Manaus (AM) – O amazonense Renato Belém, ex-cinegrafista em Manaus, ficou ferido durante um combate na guerra entre Ucrânia e Rússia após se juntar, como voluntário, ao exército do presidente Volodymyr Zelensky. O confronto ocorreu na madrugada do dia 30 de janeiro, na cidade de Zaporíjia, uma das regiões que concentram os embates mais intensos do conflito.
Belém viajou para a Europa em setembro do ano passado com o objetivo de integrar as forças ucranianas. Desde então, vinha compartilhando nas redes sociais a rotina no front de batalha.
Nos últimos dias, no entanto, ele parou de publicar conteúdos, o que preocupou amigos e familiares. A ausência foi explicada pelo próprio amazonense em um vídeo gravado de dentro de um hospital militar, onde segue internado em recuperação ao lado de outros combatentes feridos.
Ferido por estilhaços durante missão no fronte
Segundo Renato, a equipe atravessava uma área considerada extremamente perigosa, com minas terrestres, drones armados e fogo cruzado, quando foi atingida por estilhaços de artilharia.
“Estou aqui num hospital, junto com outros companheiros em recuperação. Fui ferido em combate, por isso sumi das redes sociais. Mas estou bem, graças a Deus.”
Cinco dias sob bombas, drones e campo minado
Ele contou que liderava um pequeno esquadrão formado por quatro soldados. A missão era avançar cerca de oito quilômetros até um ponto estratégico na linha de frente. O trajeto, no entanto, levou cinco dias por causa das condições do terreno e dos ataques constantes.

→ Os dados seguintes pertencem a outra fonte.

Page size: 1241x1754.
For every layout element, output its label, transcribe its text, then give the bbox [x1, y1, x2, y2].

“Era uma caminhada de uns 8 quilômetros no fronte. A gente demorou cinco dias porque é campo minado, tem drone voando o tempo todo, bomba caindo na frente, atrás, do lado. É assim que funciona a guerra.”

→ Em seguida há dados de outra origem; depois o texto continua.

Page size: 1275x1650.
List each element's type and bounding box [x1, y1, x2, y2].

Durante o deslocamento, um míssil de artilharia explodiu próximo ao grupo. A força da detonação arremessou os combatentes.

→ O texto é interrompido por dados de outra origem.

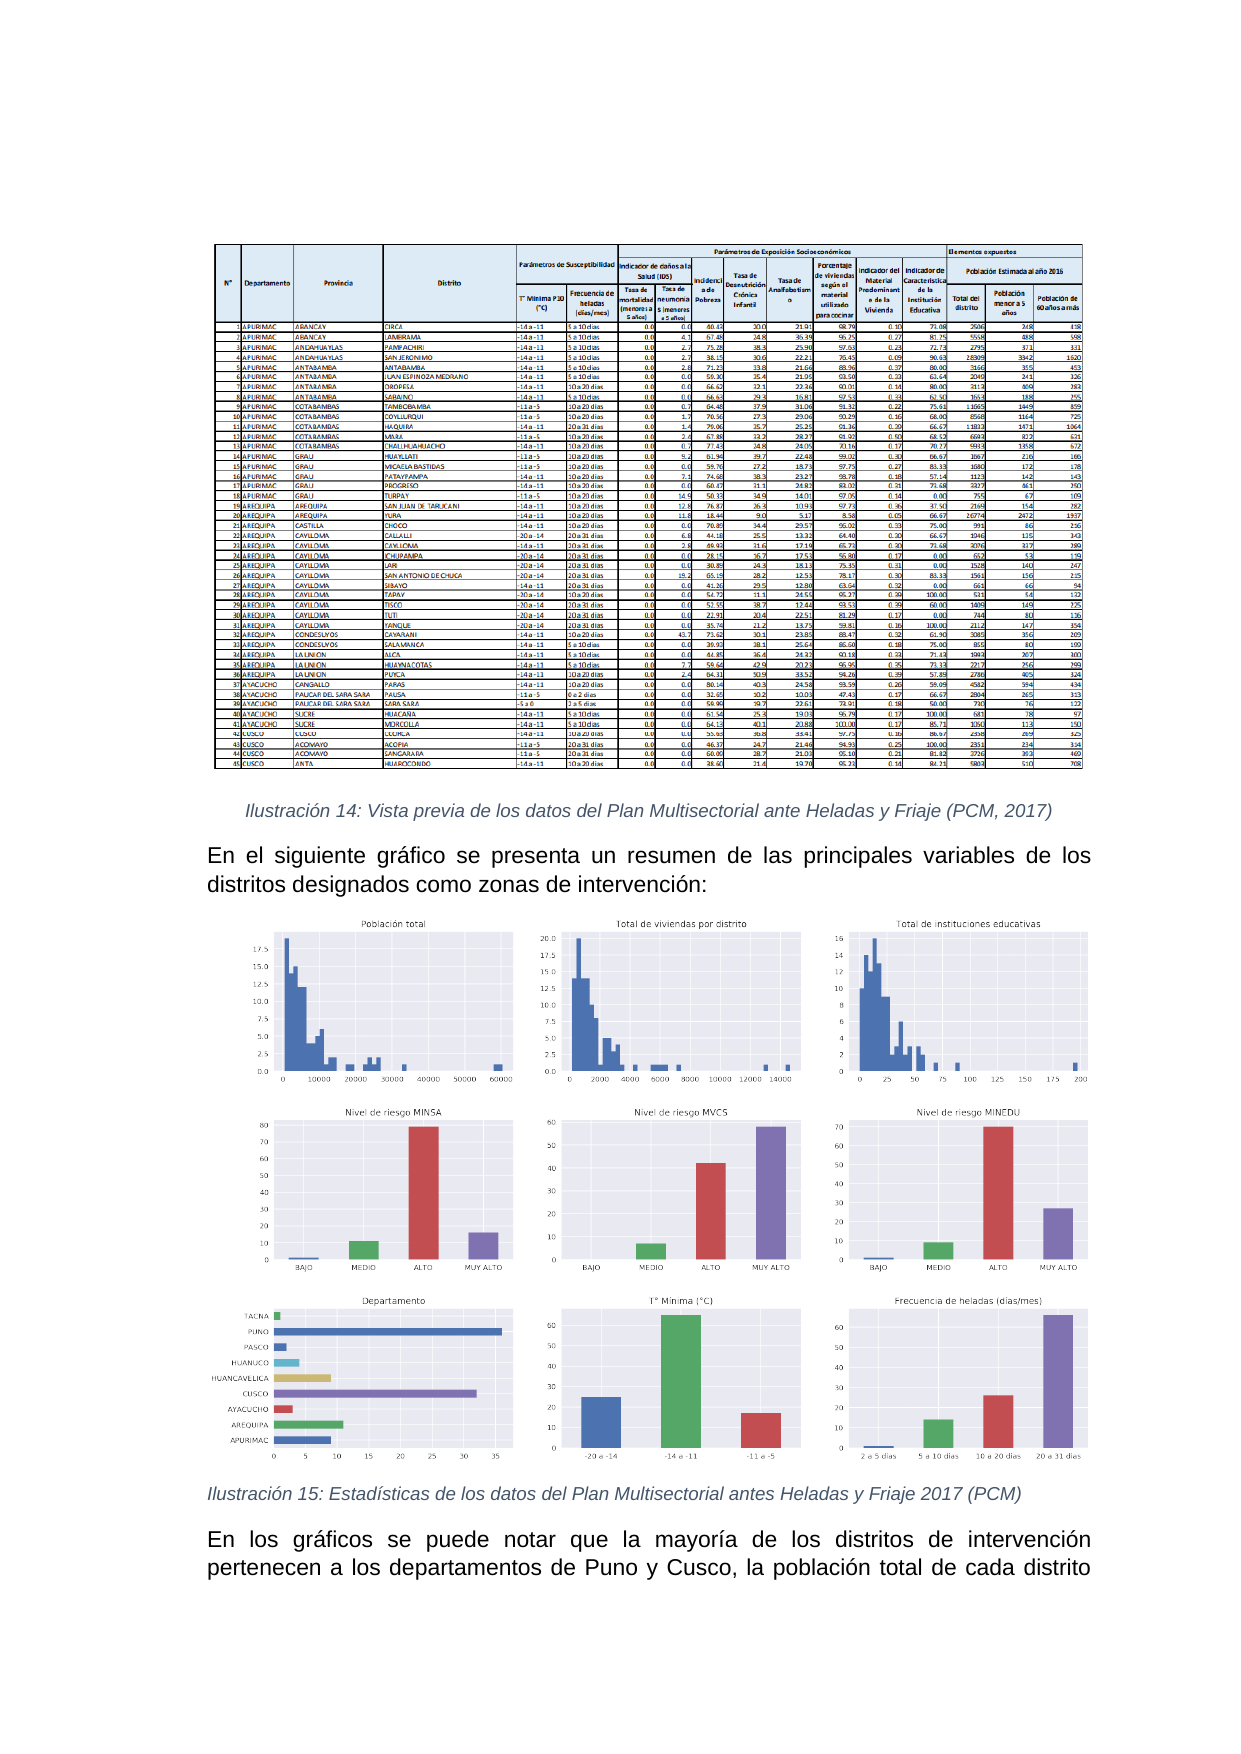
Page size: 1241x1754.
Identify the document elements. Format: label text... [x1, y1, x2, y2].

picture [206, 915, 1093, 1465]
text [207, 1526, 1092, 1580]
text Ilustración 14: Vista previa de los datos del Plan Multisectorial ante Heladas y Friaje (PCM, 2017) [207, 800, 1092, 821]
picture [206, 236, 1093, 782]
text En el siguiente gráfico se presenta un resumen de las principales variables de los distritos designados como zonas de intervención: [207, 842, 1092, 897]
text Ilustración 15: Estadísticas de los datos del Plan Multisectorial antes Heladas y Friaje 2017 (PCM) [207, 1483, 1092, 1505]
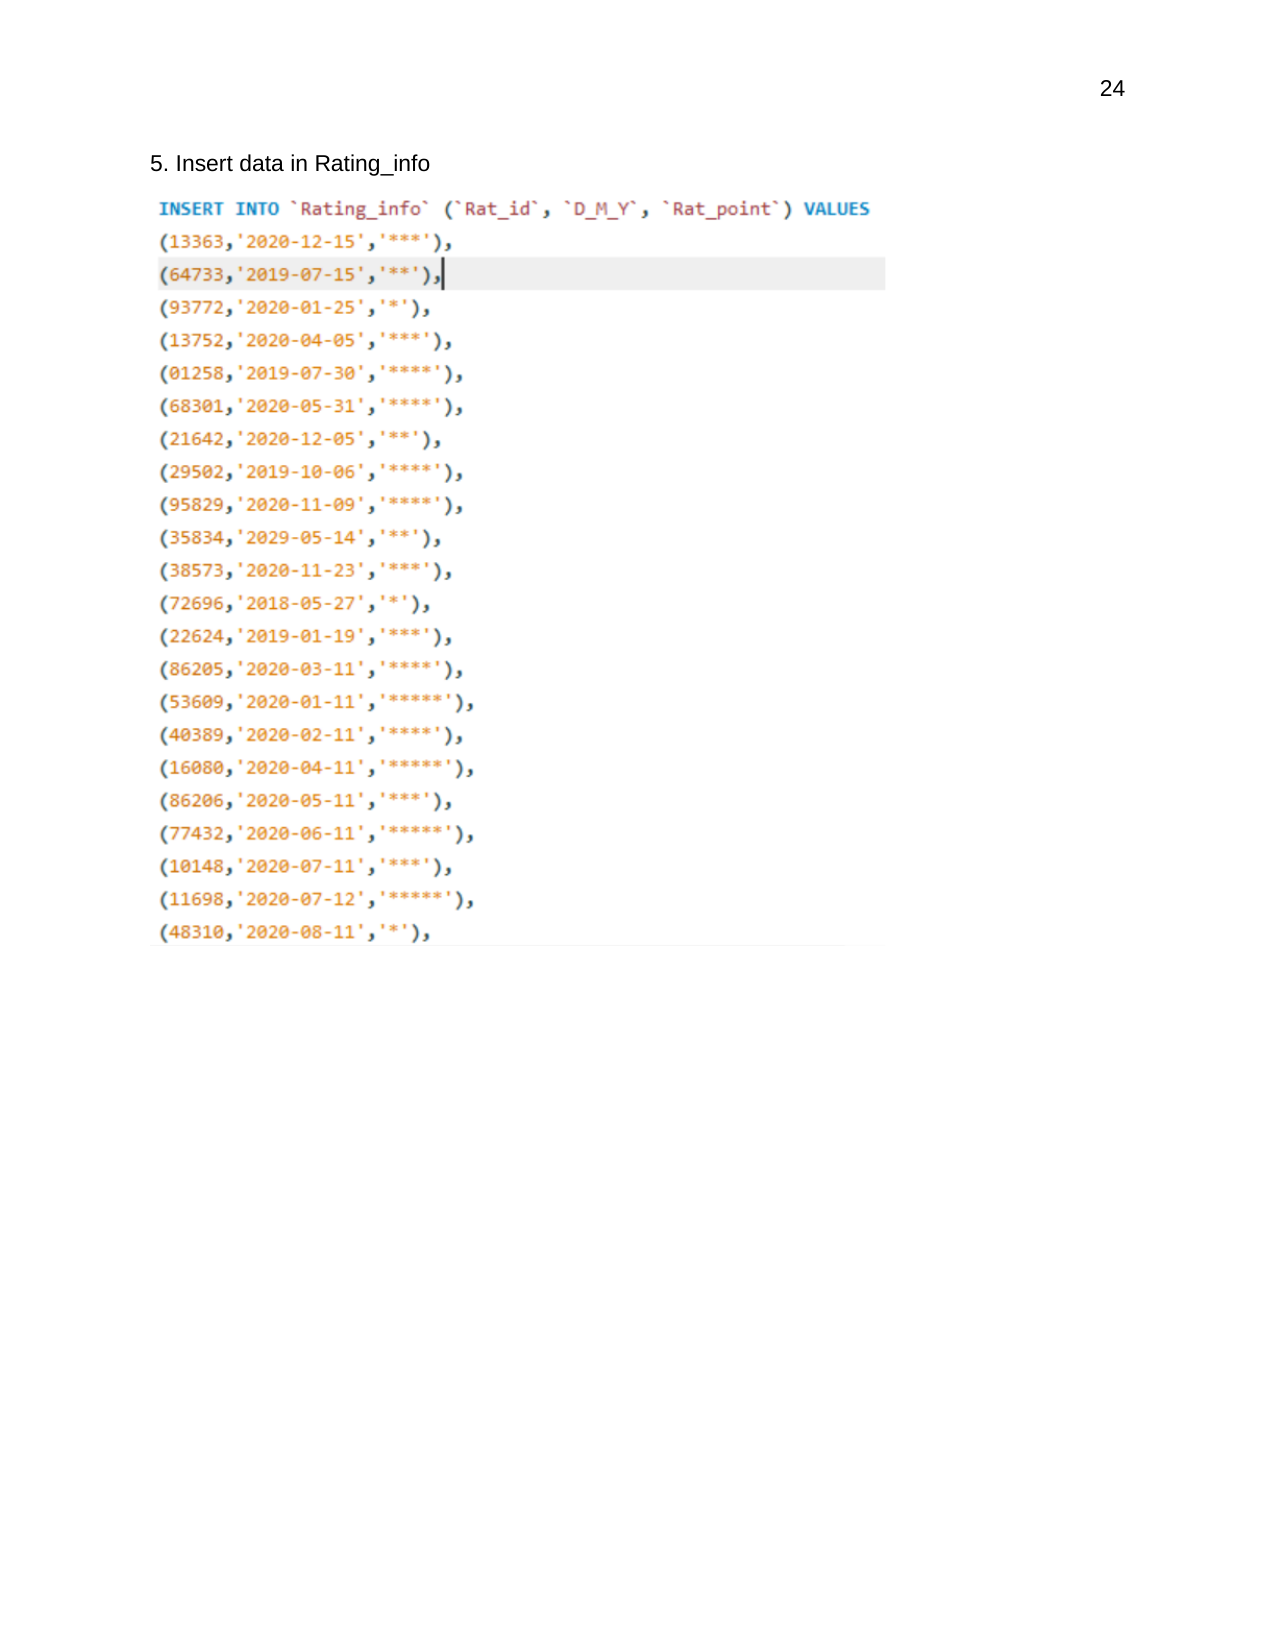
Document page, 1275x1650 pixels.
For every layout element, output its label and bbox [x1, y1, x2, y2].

Renato foi atingido por estilhaços na parte de trás da coxa e na panturrilha. Outro companheiro sofreu ferimentos no pé. Um terceiro soldado, amigo próximo do amazonense, não resistiu.
“Eu fui ferido por estilhaço na perna. Perdi muito sangue, tive muita fraqueza. Um dos meus irmãos de esquadrão foi atingido na costela, onde o colete não protege. O ferimento foi muito profundo. A gente tentou socorrer, mas infelizmente ele não resistiu.”
Mesmo machucados, os sobreviventes ainda precisaram recuar cerca de seis quilômetros carregando o colega ferido até um ponto de resgate, onde um veículo blindado faria a retirada.
O esforço físico extremo, somado ao frio intenso e à perda de sangue, fez Renato quase desmaiar no caminho.
Recuperação em hospital militar
“Pelo frio eu tive hipotermia, perdi muito sangue, fiquei fraco e cheguei a desmaiar. Mas conseguimos voltar. Infelizmente, ele chegou lá sem vida.”
Abalado, o amazonense disse que a experiência reforçou os riscos constantes enfrentados por quem está na linha de frente.
“A gente sabe que pode perder a vida a qualquer momento. Só agradeço a Deus por estar vivo e peço conforto para a família do meu irmão que partiu.”
Renato permanece internado em observação e deve receber alta nos próximos dias. Apesar dos ferimentos, afirmou que está estável e em recuperação.